“Ramadan Kareem!” is a greeting you may hear Muslims exchanging this month. Meaning, “blessed Ramadan,” it is a wish that the holy month be a generous and rewarding experience. Along with other Muslims worldwide, I observe Ramadan by fasting from food and liquids during daylight hours for 30 days; we eat each night. Additionally, I must refrain from profane behavior like wishing or speaking ill of others, and engage in giving generously. Ramadan is also a time for deep spiritual introspection, intense reading of our sacred text, the Holy Quran, and engaging in prayer. As Muslims from Dakar to Istanbul, Chicago to Kuala Lampur, and Mecca to Marrakesh are also doing simultaneously, I organize my days and nights around these obligations of sacrifice. Like most Muslims, I am imperfect in my efforts, but humbled by this globally shared experience. Essentially, Ramadan’s purpose is to remind us of what hunger and deprivation feel like and to promote thankfulness and caring. As if on cue, millions of Muslims join together to break each day’s fast at sundown by praying, then sharing meals and camaraderie with our family members and friends. I especially take heart that the prayers we pray across the miles are the same, albeit spoken in different languages.
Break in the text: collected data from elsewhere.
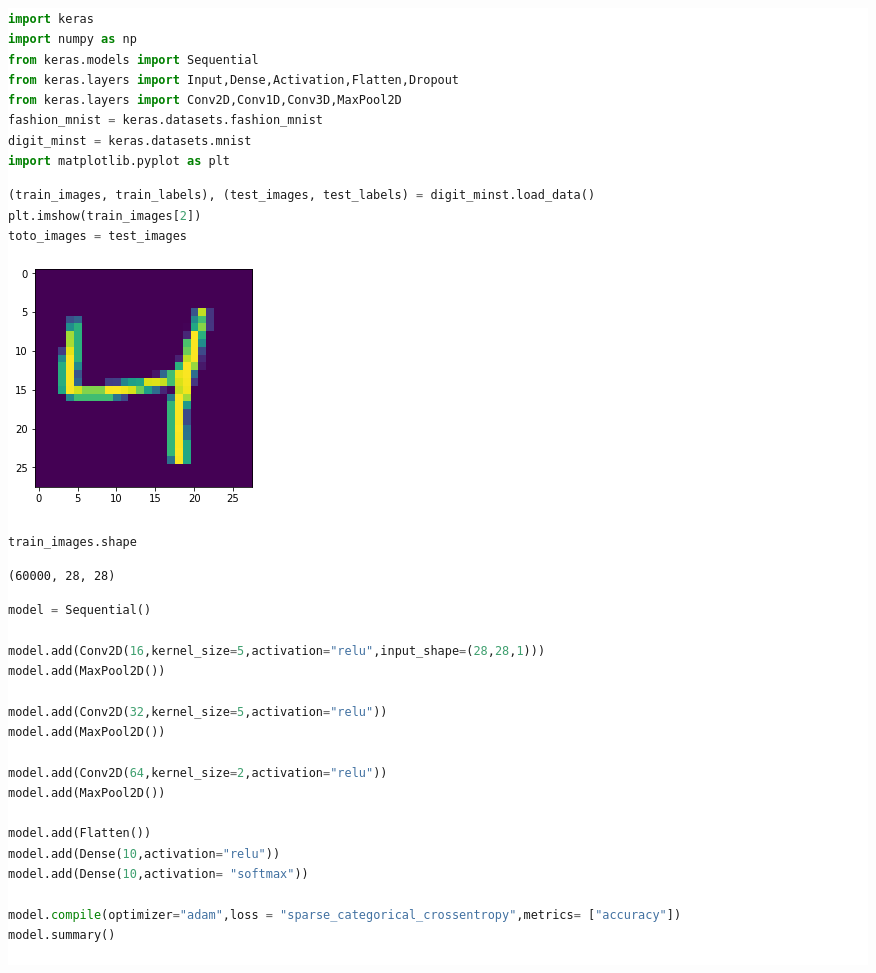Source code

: 

```python
import keras
import numpy as np
from keras.models import Sequential
from keras.layers import Input,Dense,Activation,Flatten,Dropout
from keras.layers import Conv2D,Conv1D,Conv3D,MaxPool2D
fashion_mnist = keras.datasets.fashion_mnist
digit_minst = keras.datasets.mnist
import matplotlib.pyplot as plt
```


```python
(train_images, train_labels), (test_images, test_labels) = digit_minst.load_data()
plt.imshow(train_images[2])
toto_images = test_images
```


![png](output_1_0.png)



```python
train_images.shape
```




    (60000, 28, 28)




```python
model = Sequential()

model.add(Conv2D(16,kernel_size=5,activation="relu",input_shape=(28,28,1)))
model.add(MaxPool2D())

model.add(Conv2D(32,kernel_size=5,activation="relu"))
model.add(MaxPool2D())

model.add(Conv2D(64,kernel_size=2,activation="relu"))
model.add(MaxPool2D())

model.add(Flatten())
model.add(Dense(10,activation="relu"))
model.add(Dense(10,activation= "softmax"))

model.compile(optimizer="adam",loss = "sparse_categorical_crossentropy",metrics= ["accuracy"])
model.summary()
    
```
In short, Ramadan symbolizes sacrifice, giving, and prayer for the good of mankind on a communal scale.
But this year, the timing of Ramadan coincides with the unprecedented and utterly daunting isolation brought on by Coronavirus. Fasting is suddenly a more solitary practice, as my friends and family members self-quarantine to protect each other and forego our communal nightly breaking of the fast. Like other houses of worship, our mosques are closed. And at a time when there would typically be more intense activity, we are without Friday congregational services and special Ramadan nightly group prayers. Most notably, the free meals at sundown provided by many mosques for fasters in dire need, may not be available.
When I lived in Abu Dhabi for many years amidst a diverse array of Muslim societies, including Arabs, Sudanese, Indians, Pakistanis, Indonesians, Kenyans, and Lebanese, our large public Ramadan iftars (nightly banquets) and evening throngs of children at seaside parks were our commonplace shared experiences. Now back home in America, my husband and I are alone in our household, and like other Muslims worldwide, we are unexpectedly finding this year’s Ramadan to be a much more solitary set of practices.
Yet, ultimately, human resilience reveals that embedded in COVID isolation are opportunities to practice the very meaning of Ramadan in deeper ways. Sacrifice: as I gaze out at the mist on my lawn while brewing my pre-dawn cup of tea, I am reminded even more profoundly what the pain of homelessness must be like. Being prayerful: my ability to engage in my devotional practices is now more readily facilitated by the peace and quiet of fewer work-related distractions and more time on my hands. Giving: every media outlet I log-on to, or tune into today presents easy opportunities to support frontline COVID healthcare and EMT workers, teachers, postal carriers, other service professionals, and all of those who are sacrificing to make my home stay possible and my Ramadan comfortable.
This Ramadan will not be easily forgotten for all the reasons that make it a challenging time. But we can also remember it for the extraordinary richness of spiritual practice that emerges from solitude, and the heightened satisfaction of giving at a time when it means more than ever before. Here’s wishing “Ramadan Kareem” to my fellow supplicants, and “Peace and Blessings” to all those on other quests of the spirit. May COVID lessen our differences and bring our common global human purpose into sharper focus.